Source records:
_ _ _
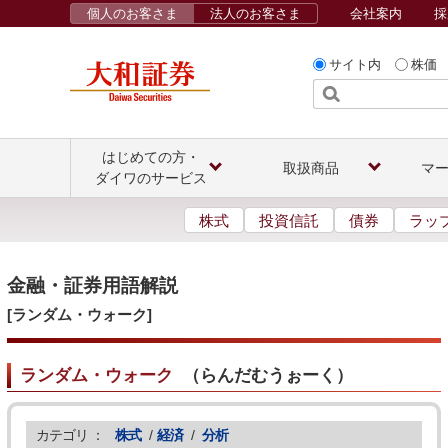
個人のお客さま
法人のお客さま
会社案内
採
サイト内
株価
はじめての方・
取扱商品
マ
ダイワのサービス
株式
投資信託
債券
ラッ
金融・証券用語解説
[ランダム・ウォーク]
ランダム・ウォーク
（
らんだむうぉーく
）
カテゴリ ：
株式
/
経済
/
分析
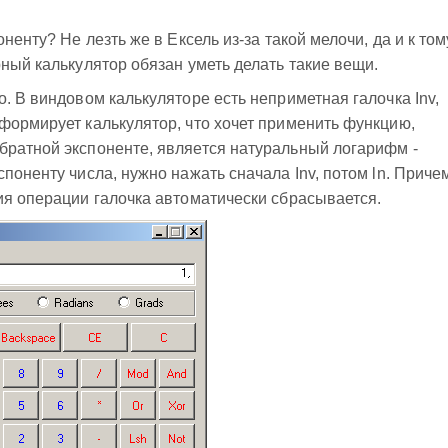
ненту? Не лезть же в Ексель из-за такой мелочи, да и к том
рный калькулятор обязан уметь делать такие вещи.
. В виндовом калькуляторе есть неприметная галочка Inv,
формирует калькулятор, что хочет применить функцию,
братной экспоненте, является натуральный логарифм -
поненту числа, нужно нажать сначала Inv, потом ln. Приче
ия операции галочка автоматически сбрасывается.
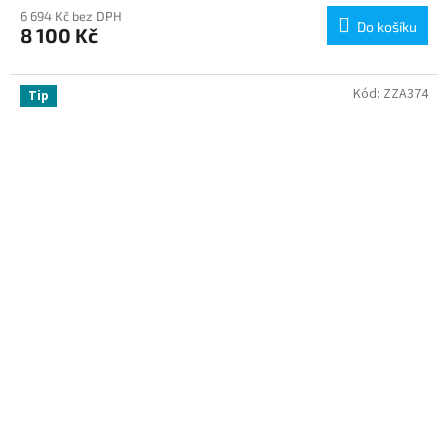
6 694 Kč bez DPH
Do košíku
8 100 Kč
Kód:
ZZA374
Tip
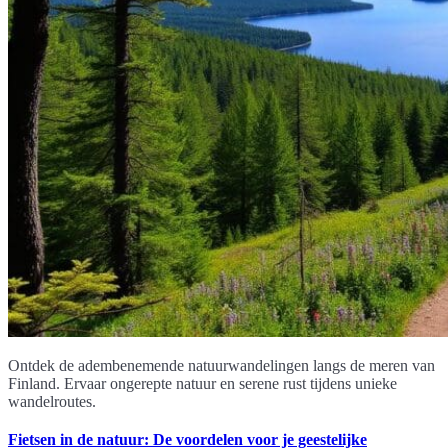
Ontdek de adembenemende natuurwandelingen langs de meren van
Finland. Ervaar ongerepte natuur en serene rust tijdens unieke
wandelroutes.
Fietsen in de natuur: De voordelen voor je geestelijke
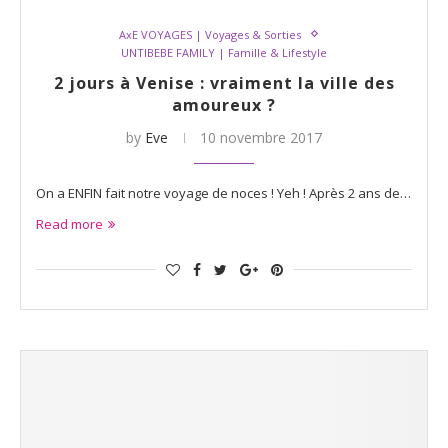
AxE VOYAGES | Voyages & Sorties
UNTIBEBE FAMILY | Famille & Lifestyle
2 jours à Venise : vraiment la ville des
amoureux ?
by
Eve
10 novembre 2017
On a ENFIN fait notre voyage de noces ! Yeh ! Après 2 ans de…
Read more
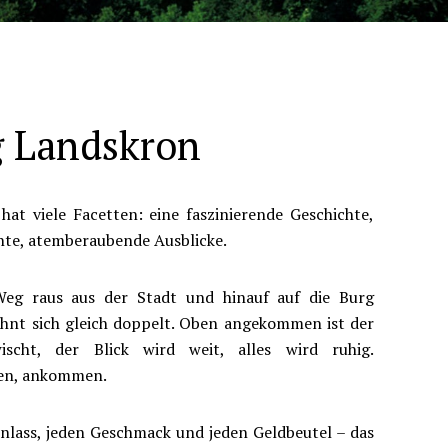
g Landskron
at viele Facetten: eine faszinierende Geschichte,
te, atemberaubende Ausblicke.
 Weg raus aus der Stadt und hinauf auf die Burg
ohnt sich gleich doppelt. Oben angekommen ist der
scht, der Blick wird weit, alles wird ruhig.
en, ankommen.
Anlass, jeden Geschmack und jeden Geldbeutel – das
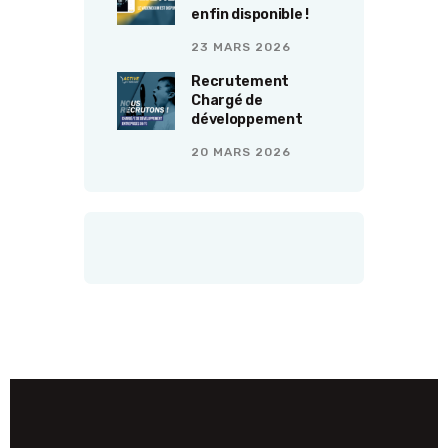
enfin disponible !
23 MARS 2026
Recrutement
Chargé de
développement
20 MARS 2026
_ _ _
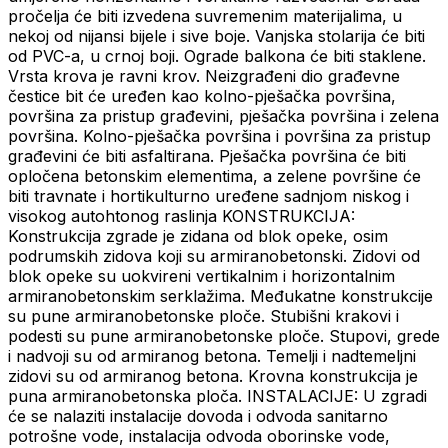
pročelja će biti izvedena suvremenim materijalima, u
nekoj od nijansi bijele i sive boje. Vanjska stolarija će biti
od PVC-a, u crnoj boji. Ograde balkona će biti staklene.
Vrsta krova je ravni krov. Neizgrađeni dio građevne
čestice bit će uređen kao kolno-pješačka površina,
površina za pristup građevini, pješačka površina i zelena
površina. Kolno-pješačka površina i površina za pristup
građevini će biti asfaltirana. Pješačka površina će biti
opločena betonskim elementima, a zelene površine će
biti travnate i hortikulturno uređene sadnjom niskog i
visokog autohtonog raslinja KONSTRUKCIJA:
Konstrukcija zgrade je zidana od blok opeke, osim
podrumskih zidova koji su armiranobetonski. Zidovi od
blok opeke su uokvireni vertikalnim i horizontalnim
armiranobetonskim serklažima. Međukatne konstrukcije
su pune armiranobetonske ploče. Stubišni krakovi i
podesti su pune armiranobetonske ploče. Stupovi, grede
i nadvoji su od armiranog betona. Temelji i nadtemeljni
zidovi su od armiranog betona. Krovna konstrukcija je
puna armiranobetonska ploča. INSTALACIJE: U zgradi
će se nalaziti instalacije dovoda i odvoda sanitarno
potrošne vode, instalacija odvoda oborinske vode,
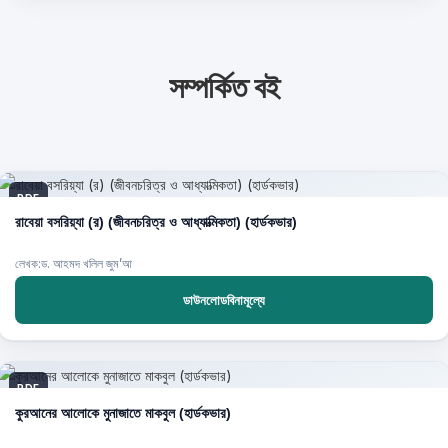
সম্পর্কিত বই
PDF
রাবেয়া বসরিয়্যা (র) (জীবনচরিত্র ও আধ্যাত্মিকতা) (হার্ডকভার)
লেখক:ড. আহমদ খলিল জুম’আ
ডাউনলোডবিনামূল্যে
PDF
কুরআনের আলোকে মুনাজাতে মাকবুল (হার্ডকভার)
_ _ _
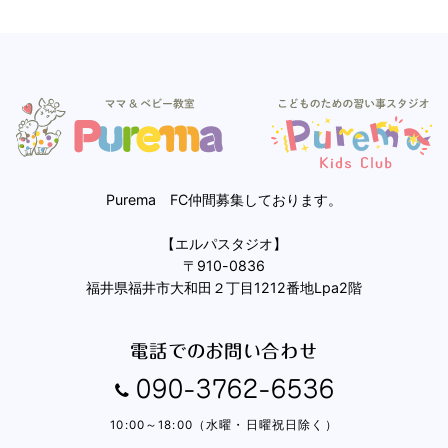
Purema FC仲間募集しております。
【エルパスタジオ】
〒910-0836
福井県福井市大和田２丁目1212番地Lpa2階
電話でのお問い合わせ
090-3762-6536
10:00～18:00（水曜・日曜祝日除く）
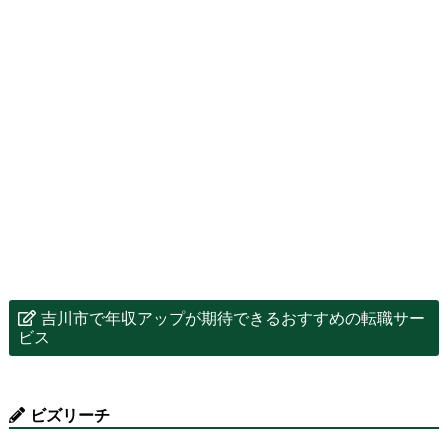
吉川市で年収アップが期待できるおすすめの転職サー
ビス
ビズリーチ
_ _ _
## Exercise directions:
Above are the records; from them, give again exactly the lines from the one containing "Vrsta krova je" to the one containing "puna armiranobetonska ploča.", both lines included, and nothing more.

## Answer section:
Vrsta krova je ravni krov. Neizgrađeni dio građevne
čestice bit će uređen kao kolno-pješačka površina,
površina za pristup građevini, pješačka površina i zelena
površina. Kolno-pješačka površina i površina za pristup
građevini će biti asfaltirana. Pješačka površina će biti
opločena betonskim elementima, a zelene površine će
biti travnate i hortikulturno uređene sadnjom niskog i
visokog autohtonog raslinja KONSTRUKCIJA:
Konstrukcija zgrade je zidana od blok opeke, osim
podrumskih zidova koji su armiranobetonski. Zidovi od
blok opeke su uokvireni vertikalnim i horizontalnim
armiranobetonskim serklažima. Međukatne konstrukcije
su pune armiranobetonske ploče. Stubišni krakovi i
podesti su pune armiranobetonske ploče. Stupovi, grede
i nadvoji su od armiranog betona. Temelji i nadtemeljni
zidovi su od armiranog betona. Krovna konstrukcija je
puna armiranobetonska ploča. INSTALACIJE: U zgradi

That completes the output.